Saved data entries
=====

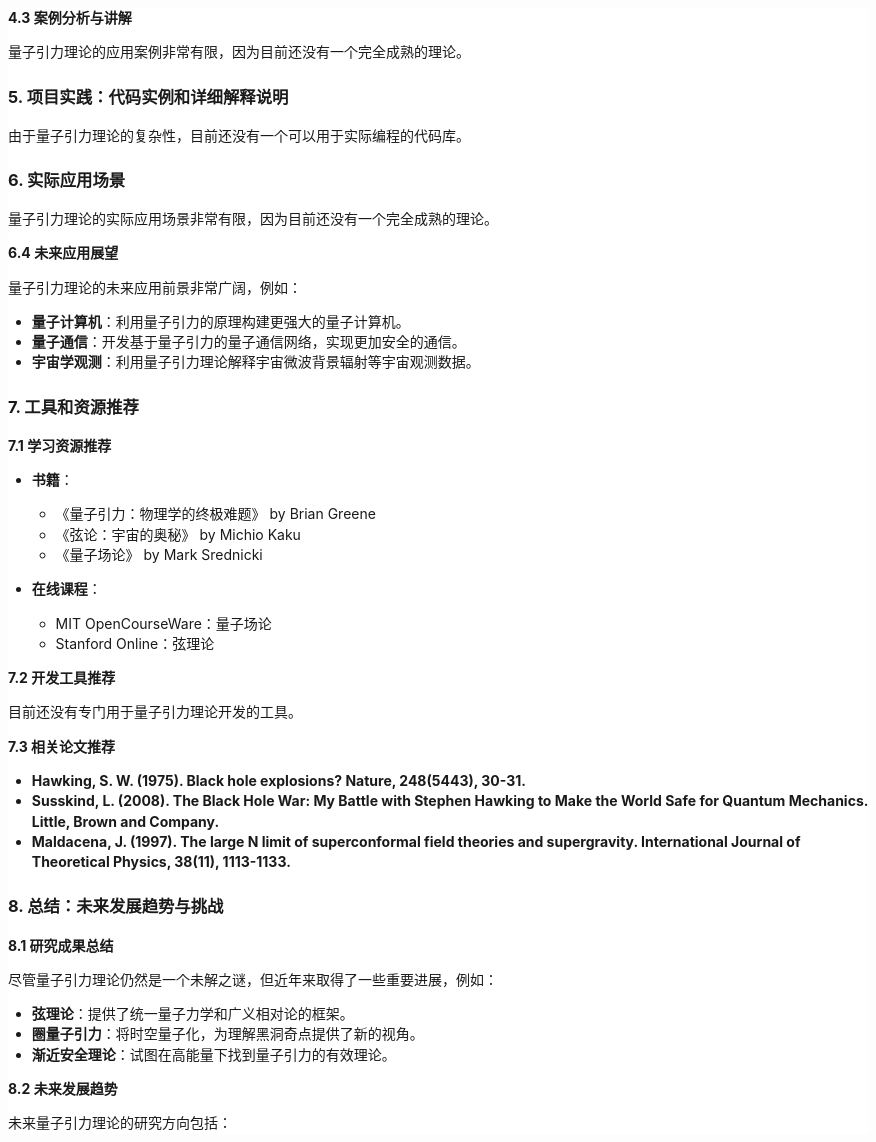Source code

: **4.3 案例分析与讲解**

量子引力理论的应用案例非常有限，因为目前还没有一个完全成熟的理论。

### 5. 项目实践：代码实例和详细解释说明

由于量子引力理论的复杂性，目前还没有一个可以用于实际编程的代码库。

### 6. 实际应用场景

量子引力理论的实际应用场景非常有限，因为目前还没有一个完全成熟的理论。

**6.4 未来应用展望**

量子引力理论的未来应用前景非常广阔，例如：

* **量子计算机**：利用量子引力的原理构建更强大的量子计算机。
* **量子通信**：开发基于量子引力的量子通信网络，实现更加安全的通信。
* **宇宙学观测**：利用量子引力理论解释宇宙微波背景辐射等宇宙观测数据。

### 7. 工具和资源推荐

**7.1 学习资源推荐**

* **书籍**：
    * 《量子引力：物理学的终极难题》 by Brian Greene
    * 《弦论：宇宙的奥秘》 by Michio Kaku
    * 《量子场论》 by Mark Srednicki

* **在线课程**：
    * MIT OpenCourseWare：量子场论
    * Stanford Online：弦理论

**7.2 开发工具推荐**

目前还没有专门用于量子引力理论开发的工具。

**7.3 相关论文推荐**

* **Hawking, S. W. (1975). Black hole explosions? Nature, 248(5443), 30-31.**
* **Susskind, L. (2008). The Black Hole War: My Battle with Stephen Hawking to Make the World Safe for Quantum Mechanics. Little, Brown and Company.**
* **Maldacena, J. (1997). The large N limit of superconformal field theories and supergravity. International Journal of Theoretical Physics, 38(11), 1113-1133.**

### 8. 总结：未来发展趋势与挑战

**8.1 研究成果总结**

尽管量子引力理论仍然是一个未解之谜，但近年来取得了一些重要进展，例如：

* **弦理论**：提供了统一量子力学和广义相对论的框架。
* **圈量子引力**：将时空量子化，为理解黑洞奇点提供了新的视角。
* **渐近安全理论**：试图在高能量下找到量子引力的有效理论。

**8.2 未来发展趋势**

未来量子引力理论的研究方向包括：
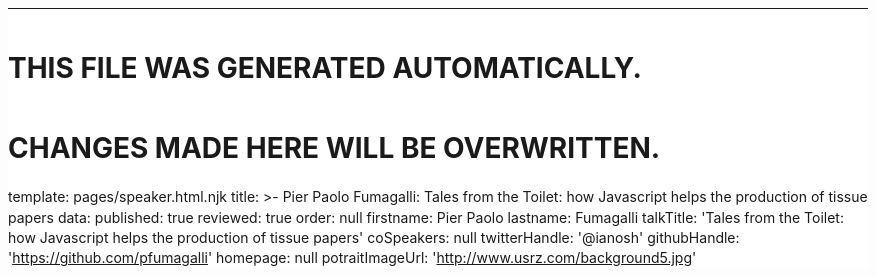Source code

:----

# THIS FILE WAS GENERATED AUTOMATICALLY.
# CHANGES MADE HERE WILL BE OVERWRITTEN.

template: pages/speaker.html.njk
title: >-
  Pier Paolo Fumagalli: Tales from the Toilet: how Javascript helps the
  production of tissue papers
data:
  published: true
  reviewed: true
  order: null
  firstname: Pier Paolo
  lastname: Fumagalli
  talkTitle: 'Tales from the Toilet: how Javascript helps the production of tissue papers'
  coSpeakers: null
  twitterHandle: '@ianosh'
  githubHandle: 'https://github.com/pfumagalli'
  homepage: null
  potraitImageUrl: 'http://www.usrz.com/background5.jpg'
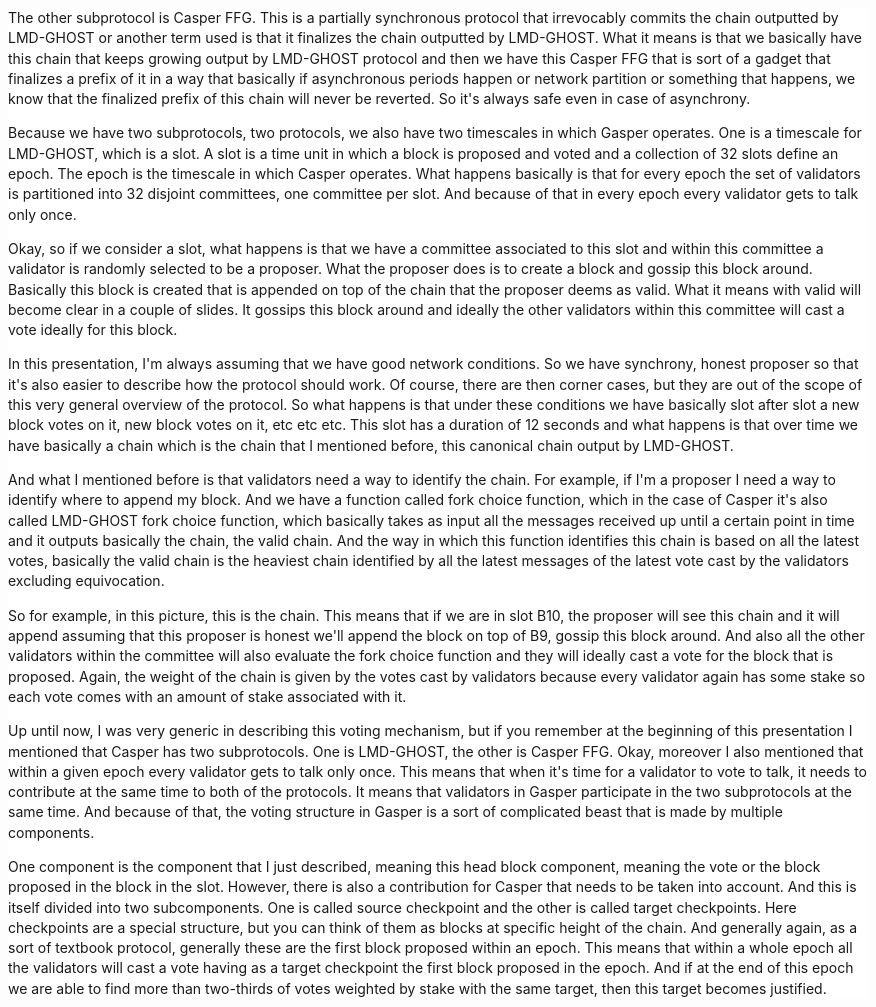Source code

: The other subprotocol is Casper FFG. This is a partially synchronous protocol that irrevocably commits the chain outputted by LMD-GHOST or another term used is that it finalizes the chain outputted by LMD-GHOST. What it means is that we basically have this chain that keeps growing output by LMD-GHOST protocol and then we have this Casper FFG that is sort of a gadget that finalizes a prefix of it in a way that basically if asynchronous periods happen or network partition or something that happens, we know that the finalized prefix of this chain will never be reverted. So it's always safe even in case of asynchrony.

Because we have two subprotocols, two protocols, we also have two timescales in which Gasper operates. One is a timescale for LMD-GHOST, which is a slot. A slot is a time unit in which a block is proposed and voted and a collection of 32 slots define an epoch. The epoch is the timescale in which Casper operates. What happens basically is that for every epoch the set of validators is partitioned into 32 disjoint committees, one committee per slot. And because of that in every epoch every validator gets to talk only once.

Okay, so if we consider a slot, what happens is that we have a committee associated to this slot and within this committee a validator is randomly selected to be a proposer. What the proposer does is to create a block and gossip this block around. Basically this block is created that is appended on top of the chain that the proposer deems as valid. What it means with valid will become clear in a couple of slides. It gossips this block around and ideally the other validators within this committee will cast a vote ideally for this block.

In this presentation, I'm always assuming that we have good network conditions. So we have synchrony, honest proposer so that it's also easier to describe how the protocol should work. Of course, there are then corner cases, but they are out of the scope of this very general overview of the protocol. So what happens is that under these conditions we have basically slot after slot a new block votes on it, new block votes on it, etc etc etc. This slot has a duration of 12 seconds and what happens is that over time we have basically a chain which is the chain that I mentioned before, this canonical chain output by LMD-GHOST.

And what I mentioned before is that validators need a way to identify the chain. For example, if I'm a proposer I need a way to identify where to append my block. And we have a function called fork choice function, which in the case of Casper it's also called LMD-GHOST fork choice function, which basically takes as input all the messages received up until a certain point in time and it outputs basically the chain, the valid chain. And the way in which this function identifies this chain is based on all the latest votes, basically the valid chain is the heaviest chain identified by all the latest messages of the latest vote cast by the validators excluding equivocation.

So for example, in this picture, this is the chain. This means that if we are in slot B10, the proposer will see this chain and it will append assuming that this proposer is honest we'll append the block on top of B9, gossip this block around. And also all the other validators within the committee will also evaluate the fork choice function and they will ideally cast a vote for the block that is proposed. Again, the weight of the chain is given by the votes cast by validators because every validator again has some stake so each vote comes with an amount of stake associated with it.

Up until now, I was very generic in describing this voting mechanism, but if you remember at the beginning of this presentation I mentioned that Casper has two subprotocols. One is LMD-GHOST, the other is Casper FFG. Okay, moreover I also mentioned that within a given epoch every validator gets to talk only once. This means that when it's time for a validator to vote to talk, it needs to contribute at the same time to both of the protocols. It means that validators in Gasper participate in the two subprotocols at the same time. And because of that, the voting structure in Gasper is a sort of complicated beast that is made by multiple components.

One component is the component that I just described, meaning this head block component, meaning the vote or the block proposed in the block in the slot. However, there is also a contribution for Casper that needs to be taken into account. And this is itself divided into two subcomponents. One is called source checkpoint and the other is called target checkpoints. Here checkpoints are a special structure, but you can think of them as blocks at specific height of the chain. And generally again, as a sort of textbook protocol, generally these are the first block proposed within an epoch. This means that within a whole epoch all the validators will cast a vote having as a target checkpoint the first block proposed in the epoch. And if at the end of this epoch we are able to find more than two-thirds of votes weighted by stake with the same target, then this target becomes justified.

=====

→ EXERCISE OBJECTIVE
Repeat the lines from the one containing "template: pages/speaker.html.njk" to the one containing "homepage: null", including both, with nothing changed.

→ RESULT BELOW
template: pages/speaker.html.njk
title: >-
  Pier Paolo Fumagalli: Tales from the Toilet: how Javascript helps the
  production of tissue papers
data:
  published: true
  reviewed: true
  order: null
  firstname: Pier Paolo
  lastname: Fumagalli
  talkTitle: 'Tales from the Toilet: how Javascript helps the production of tissue papers'
  coSpeakers: null
  twitterHandle: '@ianosh'
  githubHandle: 'https://github.com/pfumagalli'
  homepage: null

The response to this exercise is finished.